◆ **WHAT YOU HAVE TO DO**: Reproduce the following lines verbatim, omitting every picture.

◆ **ENTRIES PROVIDED**:
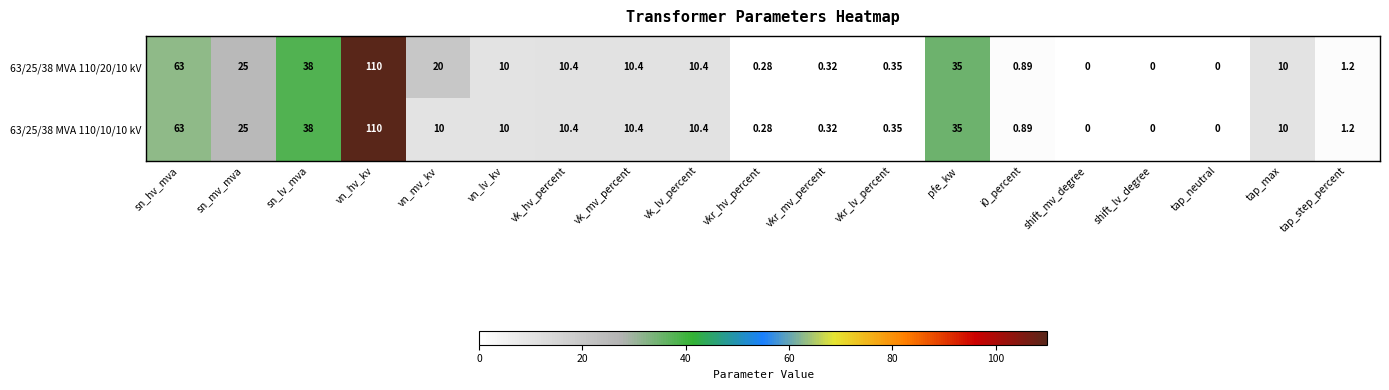

At which label does 63/25/38 MVA 110/10/10 kV first exceed 10?

sn_hv_mva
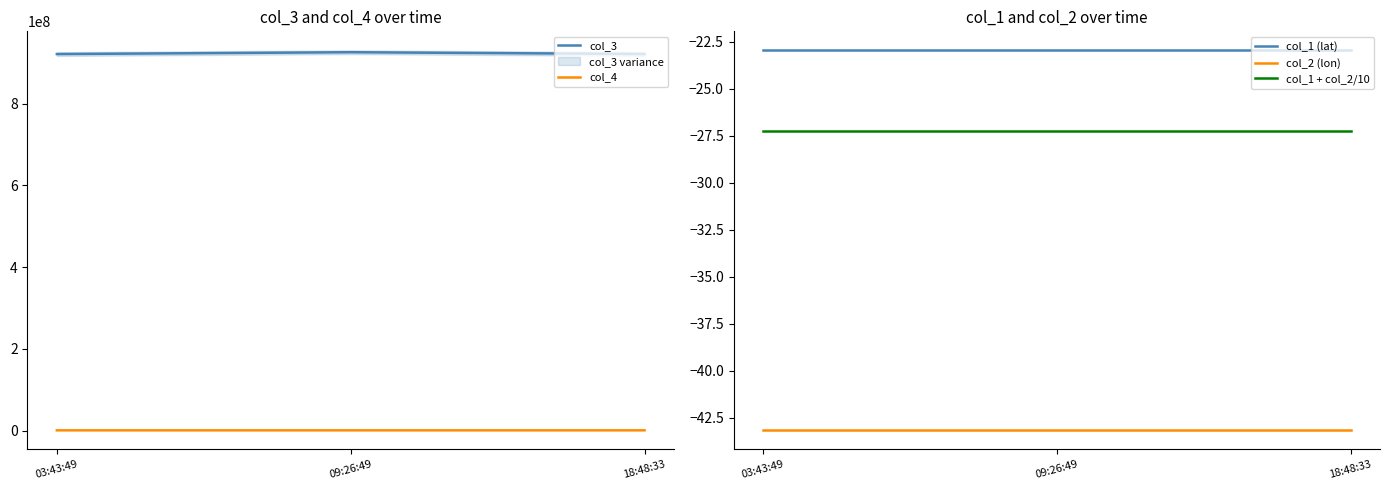

What is the value of the col_4 point at the 1st from the left?

921227.0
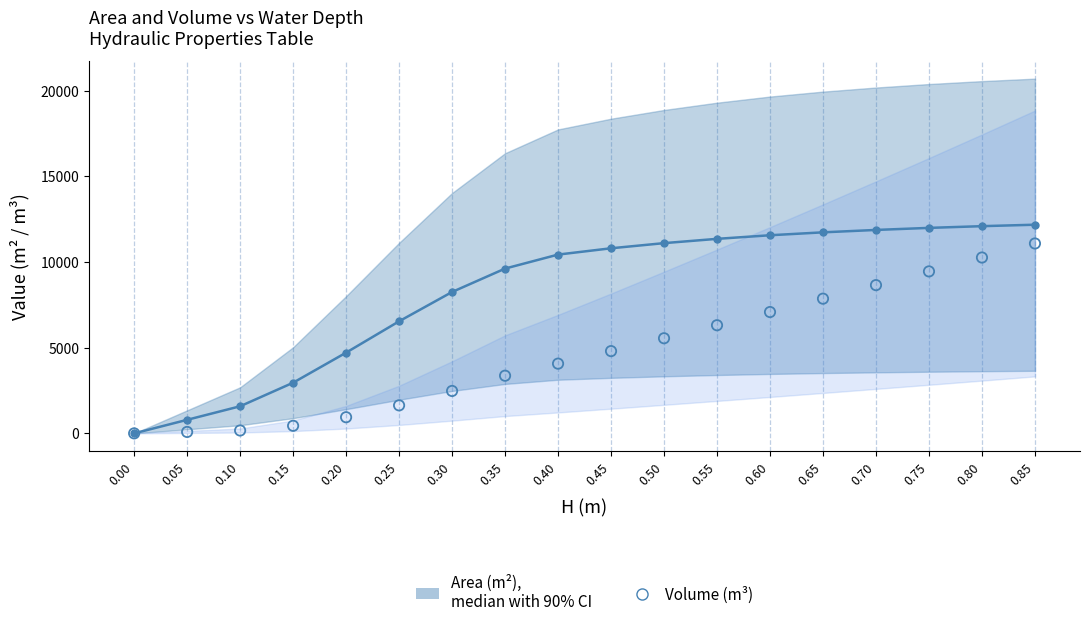

Is the value of Area (m2), median with 90% CI at 0.20 greater than the value of Volume (m3) at 0.20?

Yes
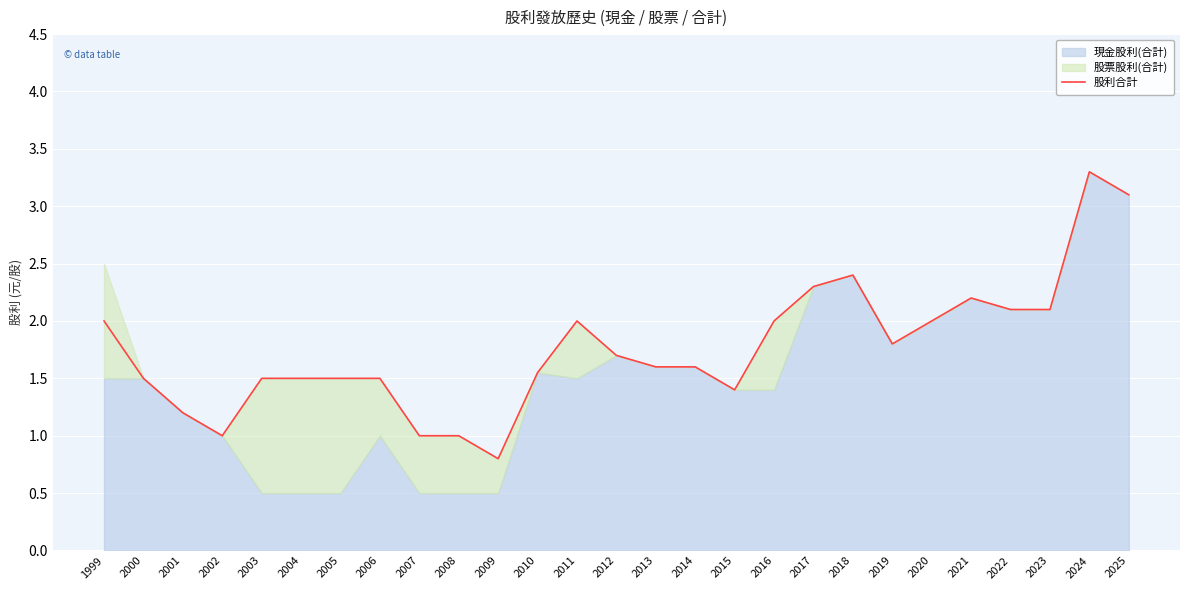

Reading right to left, list all the values displayed in this chart.

2025=3.1	2024=3.3	2023=2.1	2022=2.1	2021=2.2	2020=2.0	2019=1.8	2018=2.4	2017=2.3	2016=2.0	2015=1.4	2014=1.6	2013=1.6	2012=1.7	2011=2.0	2010=1.6	2009=0.8	2008=1.0	2007=1.0	2006=1.5	2005=1.5	2004=1.5	2003=1.5	2002=1.0	2001=1.2	2000=1.5	1999=2.0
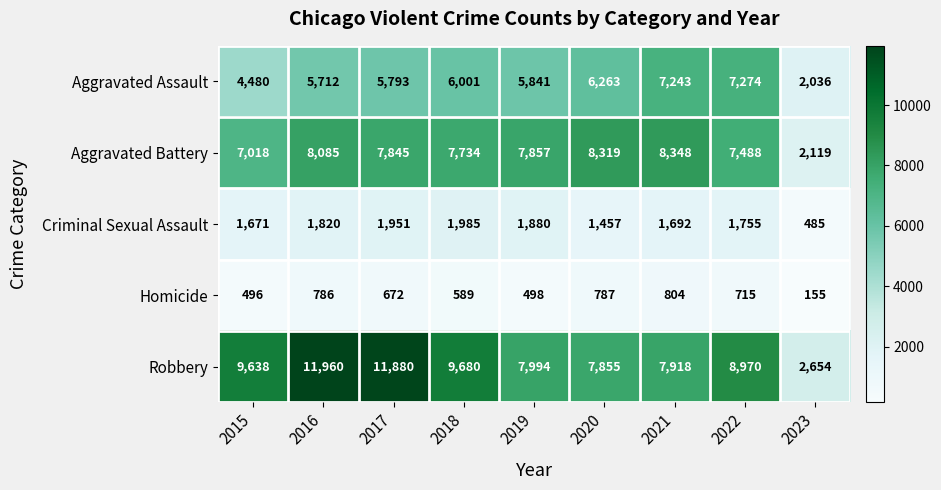

At 2016, list the series in order from largest to smallest.

Robbery, Aggravated Battery, Aggravated Assault, Criminal Sexual Assault, Homicide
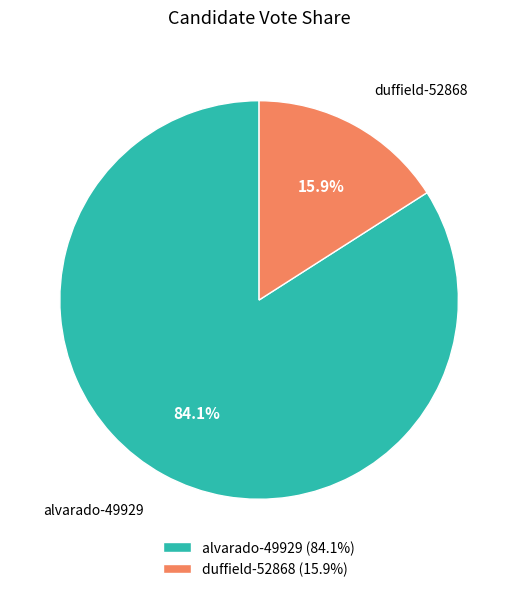

True or false: alvarado-49929 accounts for 84% of the total.

True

◆ **RESULT OF THIS EXERCISE**:
At which label does 63/25/38 MVA 110/10/10 kV first exceed 10?

sn_hv_mva

What is the value of the col_4 point at the 1st from the left?

921227.0

Is the value of Area (m2), median with 90% CI at 0.20 greater than the value of Volume (m3) at 0.20?

Yes

Reading right to left, list all the values displayed in this chart.

2025=3.1	2024=3.3	2023=2.1	2022=2.1	2021=2.2	2020=2.0	2019=1.8	2018=2.4	2017=2.3	2016=2.0	2015=1.4	2014=1.6	2013=1.6	2012=1.7	2011=2.0	2010=1.6	2009=0.8	2008=1.0	2007=1.0	2006=1.5	2005=1.5	2004=1.5	2003=1.5	2002=1.0	2001=1.2	2000=1.5	1999=2.0

At 2016, list the series in order from largest to smallest.

Robbery, Aggravated Battery, Aggravated Assault, Criminal Sexual Assault, Homicide

True or false: alvarado-49929 accounts for 84% of the total.

True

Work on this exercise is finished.